While painkillers will provide immediate relief, they can cause problems for the kidneys and liver with long-term use. Aspirin and ibuprofen (Advil, Ibuprin, Motrin IB) are hard on your stomach and may promote gastrointestinal bleeding, while acetaminophen (Excedrin, Tylenol) is hard on your kidneys and liver, too, which will work overtime processing the alcohol.
Eat a full meal: A full stomach slows the absorption of alcohol, giving the body more time to process the toxins.
Drink a glass of water: This ensures the body is hydrated before the diuretic effect takes hold.
Take multivitamins: This better prepares the body for the depletion of vitamins caused by frequent urination.
Drink in moderation: Ideally, drinkers should limit themselves to one drink per hour because the body takes about an hour to process a single drink.
Dilute your drink: Another option is diluting your drink with club soda or sparkling water. Wine spritzers are a low-calorie standby. And if you usually drink a vodka and cranberry, for example, try it with club soda for hydration, just a splash of cranberry juice, and a squeeze of lime. Garnish with a wedge of citrus or pineapple to add flavor and few calories.

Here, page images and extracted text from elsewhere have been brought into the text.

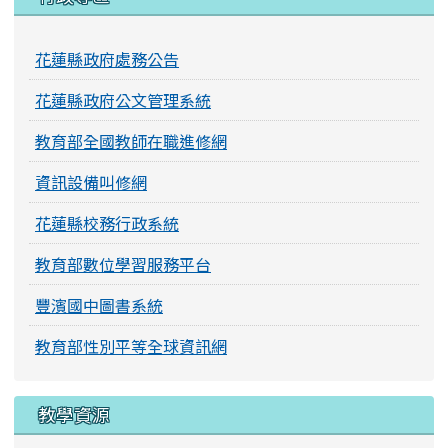
花蓮縣政府處務公告
花蓮縣政府公文管理系統
教育部全國教師在職進修網
資訊設備叫修網
花蓮縣校務行政系統
教育部數位學習服務平台
豐濱國中圖書系統
教育部性別平等全球資訊網
教學資源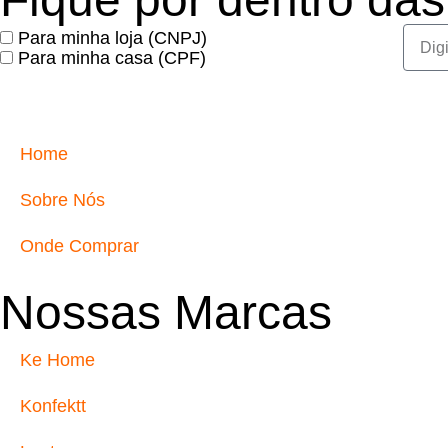
Para minha loja (CNPJ)
Para minha casa (CPF)
Home
Sobre Nós
Onde Comprar
Nossas Marcas
Ke Home
Konfektt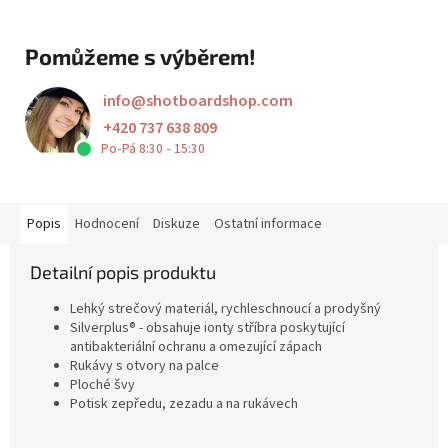
Pomůžeme s výběrem!
info
@
shotboardshop.com
+420 737 638 809
Po-Pá 8:30 - 15:30
Popis
Hodnocení
Diskuze
Ostatní informace
Detailní popis produktu
Lehký strečový materiál, rychleschnoucí a prodyšný
Silverplus® - obsahuje ionty stříbra poskytující
antibakteriální ochranu a omezující zápach
Rukávy s otvory na palce
Ploché švy
Potisk zepředu, zezadu a na rukávech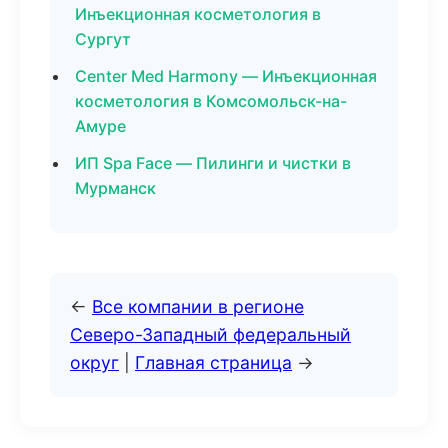
Инъекционная косметология в
Сургут
Center Med Harmony — Инъекционная
косметология в Комсомольск-на-
Амуре
ИП Spa Face — Пилинги и чистки в
Мурманск
←
Все компании в регионе
Северо-Западный федеральный
округ
|
Главная страница
→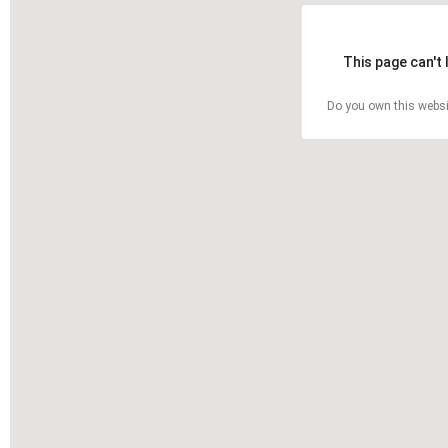
This page can't
Do you own this websi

Have a game plan: Decide in advance the number of cocktails you are going to drink and cut back on unnecessary calories, such as sweets, during the day in anticipation. But eat a light snack before you go so you won’t get tipsy with the first drink and it will be less tempted to dive into the food. Always be aware of your own personal limits. Don’t drink too much, and, of course, don’t drink and drive.
Watch your drink choice: Drinkers generally fare better when they stick with one type of alcohol. Some drinks give you worse hangovers than others due to the actions of impurities called congeners. Vodka and gin (clear liquors) are generally lower in congeners than whisky, rum and bourbon, due to the filtering process involved, and hence usually give a less intense hangover. In general, the cheaper the alcohol, the more the congeners, and the worse the hangover. Popov anyone?
Before bed: Drink a full glass of water
In the morning: Drink a full glass of water and some Gatorade if you have it, and take another multivitamin. Also, eat breakfast. Eggs contain large amounts of cysteine, which can break down the hangover-causing toxin acetaldehyde in the liver. Eating bananas the morning after a night of heavy drinking provides lost electrolytes, but it specifically replenishes the potassium lost to alcohol’s diuretic effect. Fruit juice is a good idea the morning after because it is high in vitamins and nutrients depleted the night before due to the effect.
Sarah Bailey is a nutrition senior, a Mustang Daily nutrition columnist and a member of PULSE. This is her final column for the Mustang Daily.